- TEXT

------------------------

Tribhuwan Bir Bikram Shah.(त्रिभुवन वीर विक्रम शाह), (June 23, 1903 – March 13, 1955) was King of Nepal from 11 December 1911 until his death (not considering his exile from 7 November 1950 to 18 February 1951). Born in Kathmandu, the capital city of Nepal, he ascended to the throne at the age of five, upon the death of his father, King Prithvi Bir Bikram Shah, and crowned on 20 February 1913 at the Nasal Chowk, Hanuman Dhoka Palace in Kathmandu, with his mother acting as regent. At the time, however, the position of monarch was mainly titular, with real power in the country residing in the powerful, conservative Rana family, which supplied the country with its hereditary prime minister. The Rana period is known for the tyranny, debauchery, economic exploitation and religious persecution by the rulers.[1][2]


King Tribhuvan was born on June 23, 1903 to Prithvi Bir Bikram Shah and Queen Divyeshwari Laxmi Devi Shah. After the death of his father, Tribhuvan Bir Birkarm Shah ascended the throne on December 11, 1911, at the age of eight. Queen Mother Divyeshwari Laxmi Devi was appointed the regent until King Tribhuvan would come to his age. In a double ceremony, he married first at the Narayanhity Royal Palace, Kathmandu, March 1919, H.M. Svasti Sri Ojaswi Rajanya Sri Sri Sri Sri Sri Sriman Maharajadhiraja Patta Rajninam Bada Maharani Kanti Rajya Laxmi Devi Shahanam Sada Saubhajnabatinam (H.M. Queen Kanti).[3] The same day he also married her sister, H.M. Svasti Sri Ojawsi-Rajanya Sri Sri Sri Sri Sri Sriman Maharajadhiraja Patta Rajninam Kancha Maharani Ishwari Rajya Laxmi Devi Shahanam Sada Saubhajnabatinam (H.M. Queen Ishwari). Both were full sisters (in an arranged custom in their young age). He also had junior wives.

King Tribhuvan had three sons and thirteen daughters. They include:

The daughters include:

Children of junior wives include:

Three unnamed daughters of King Tribhuvan perished during the Great earthquake, at the Narayanhity Royal Palace, Kathmandu, 15 January 1934.[4]

Later life

Tensions between the royal family and the Ranas came to a head during World War I. The Ranas wanted to join the war in support of Britain, which controlled India to the south. The prime minister, HH Maharaja Sri Chandra Shamsher Jang Bahadur Rana always had his way with the young king, who eventually ordered the troops to go to war.

By the mid-1930s, popular discontent with the Ranas led to the establishment of several movements, notably the Praja Parishad, to which Tribhuvan himself gave explicit support, to overthrow the Ranas. In each instance, however, the Ranas responded harshly, banning the liberal movements and executing their leadership.

------------------------

- SUPPLIED RECORDS
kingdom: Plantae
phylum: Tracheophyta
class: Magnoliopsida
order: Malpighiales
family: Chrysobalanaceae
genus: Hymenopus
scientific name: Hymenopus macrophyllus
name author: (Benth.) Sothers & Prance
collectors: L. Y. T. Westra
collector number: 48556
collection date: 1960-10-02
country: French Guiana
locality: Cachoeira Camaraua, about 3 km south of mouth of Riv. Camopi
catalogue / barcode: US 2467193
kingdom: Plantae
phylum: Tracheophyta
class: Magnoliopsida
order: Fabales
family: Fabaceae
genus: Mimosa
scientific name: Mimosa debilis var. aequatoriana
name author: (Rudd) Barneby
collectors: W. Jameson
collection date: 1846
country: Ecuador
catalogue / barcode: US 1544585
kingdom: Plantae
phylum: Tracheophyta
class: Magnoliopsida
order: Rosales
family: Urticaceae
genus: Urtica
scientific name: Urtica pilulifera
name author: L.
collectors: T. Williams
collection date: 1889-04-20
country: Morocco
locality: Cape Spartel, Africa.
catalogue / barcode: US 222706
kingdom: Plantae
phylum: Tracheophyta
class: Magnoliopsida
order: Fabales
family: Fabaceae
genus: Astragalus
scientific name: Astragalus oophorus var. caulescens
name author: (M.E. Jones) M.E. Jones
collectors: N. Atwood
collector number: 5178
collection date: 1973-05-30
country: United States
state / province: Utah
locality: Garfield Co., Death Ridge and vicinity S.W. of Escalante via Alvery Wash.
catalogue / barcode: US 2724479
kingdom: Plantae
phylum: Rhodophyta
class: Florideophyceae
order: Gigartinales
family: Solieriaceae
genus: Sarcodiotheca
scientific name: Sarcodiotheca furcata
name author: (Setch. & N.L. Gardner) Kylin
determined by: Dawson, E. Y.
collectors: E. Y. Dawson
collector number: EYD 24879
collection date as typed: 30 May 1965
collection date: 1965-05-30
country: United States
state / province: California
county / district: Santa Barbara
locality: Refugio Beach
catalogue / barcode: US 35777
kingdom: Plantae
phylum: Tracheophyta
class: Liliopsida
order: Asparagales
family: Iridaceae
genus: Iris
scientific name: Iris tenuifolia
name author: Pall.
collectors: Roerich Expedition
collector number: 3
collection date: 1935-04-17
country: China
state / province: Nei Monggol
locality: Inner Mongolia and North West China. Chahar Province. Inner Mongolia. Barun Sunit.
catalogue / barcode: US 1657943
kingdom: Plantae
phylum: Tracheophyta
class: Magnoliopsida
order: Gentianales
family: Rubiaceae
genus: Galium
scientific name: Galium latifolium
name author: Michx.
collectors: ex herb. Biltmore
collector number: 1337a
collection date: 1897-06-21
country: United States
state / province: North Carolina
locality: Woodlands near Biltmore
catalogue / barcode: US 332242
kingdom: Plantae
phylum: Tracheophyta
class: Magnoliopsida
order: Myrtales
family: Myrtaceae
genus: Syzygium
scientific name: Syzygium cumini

------------------------

- GOALS
[1] According to the text about King Tribhuvan, which family held real power in Nepal while the monarch's position was mainly titular?
[2] Gather every line of the records that contains the string "genus", treating uppercase and lowercase as different.
The text about King Tribhuvan and the records come from unrelated sources.

- SOLUTIONS IN ORDER
[1] The Rana family, which supplied the country with its hereditary prime minister.

[2]
genus: Hymenopus
genus: Mimosa
genus: Urtica
genus: Astragalus
genus: Sarcodiotheca
genus: Iris
genus: Galium
genus: Syzygium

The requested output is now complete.